Background: The formation of the complex interleukin-11(IL-11) and IL-11 receptor (IL-11R) is
closely related with tumor progression. Binding of IL-11 to the IL-11 receptor α-chain (IL-11Rα) has been suggested
as a target for human cancer. The cyclic peptide c(CGRRAGGSC) is a mimic of IL-11.
Objective: To explore 131I-Y-c(CGRRAGGSC) synthesis and radiosynthesis, and metabolism in SKOV3 tumorbearing
Method: In this study, 131I labeled c(CGRRAGGSC) was designed and characterized. For radiolabeling, tyrosine
was used as a linker to connect c(CGRRAGGSC) and 131I. Balb/c nude mice bearing SKOV3 human ovarian
carcinoma were used for in vivo studies. Uptake of 131I-cyclic nonapeptide by the tumor was visualized by single
photon emission computerized tomography (SPECT).
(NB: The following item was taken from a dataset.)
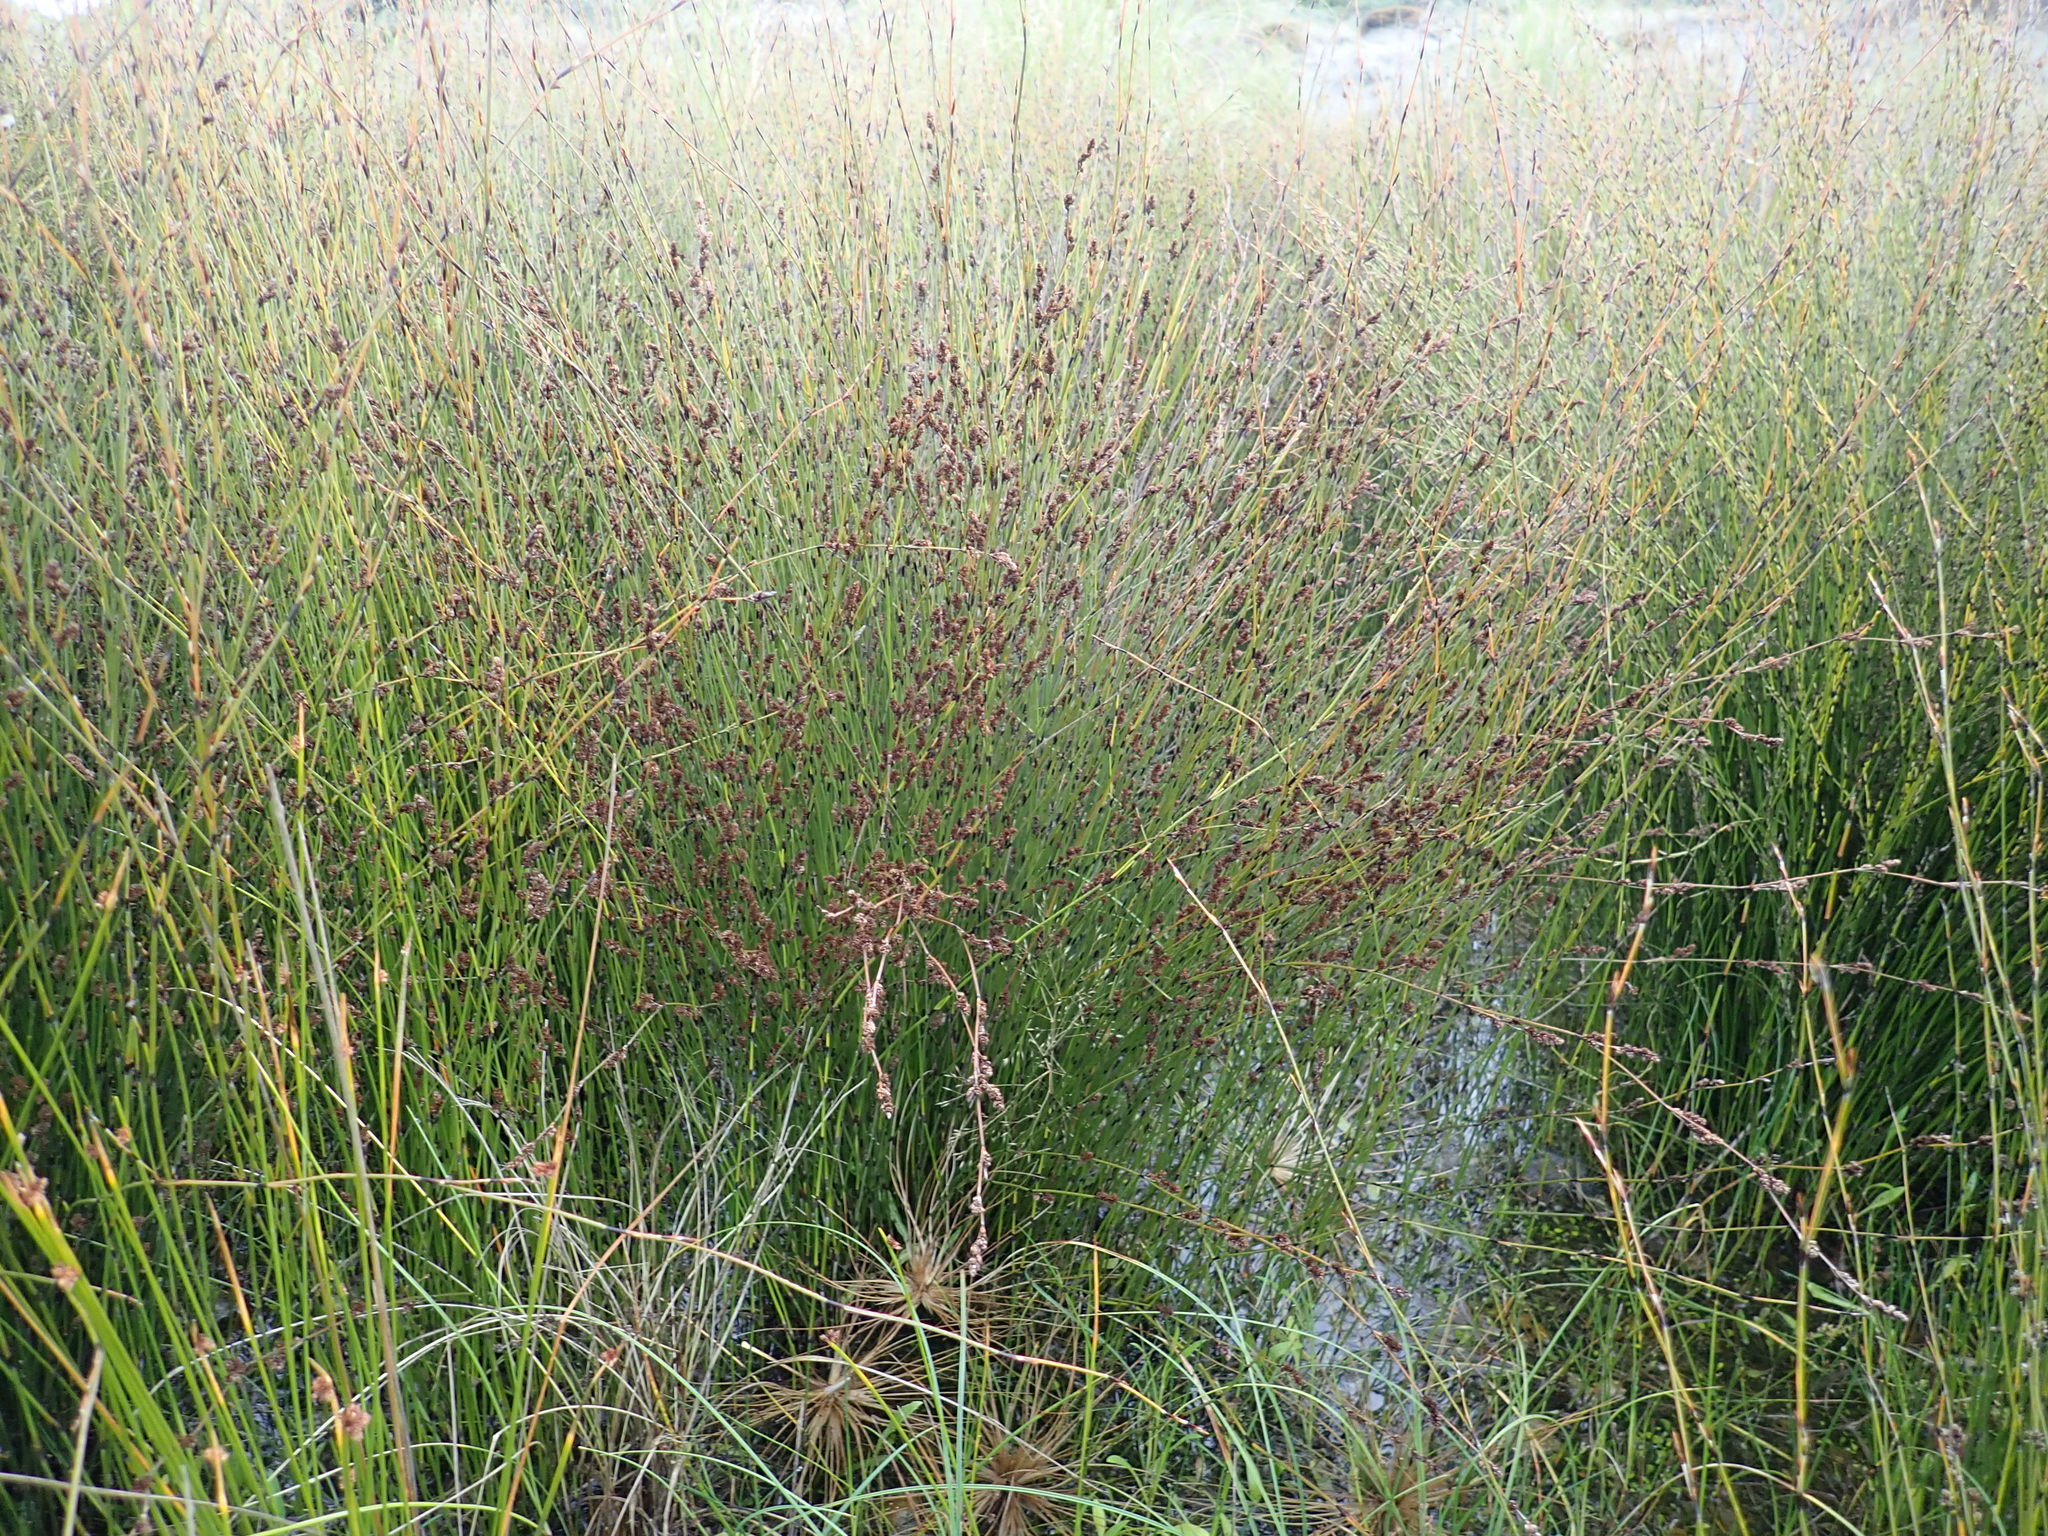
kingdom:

Results: The entire labeling process, which took 15 min by chloramine-T method, resulted in a high labeling
yield (93.03±6.78%), and high radiochemical purity (RCP) (>95%). SPECT imaging showed that accumulation
of the probe in the tumor was close to background levels. In addition, biodistribution studies showed that the
accumulation of 131I-Y-c(CGRRAGGSC) in normal mice was similar to that of Na131I.
Conclusion: Tyrosine is a suitable chelating agent for the use of radioiodine labeling, however the bioactivity of
the conjugate needs further investigation.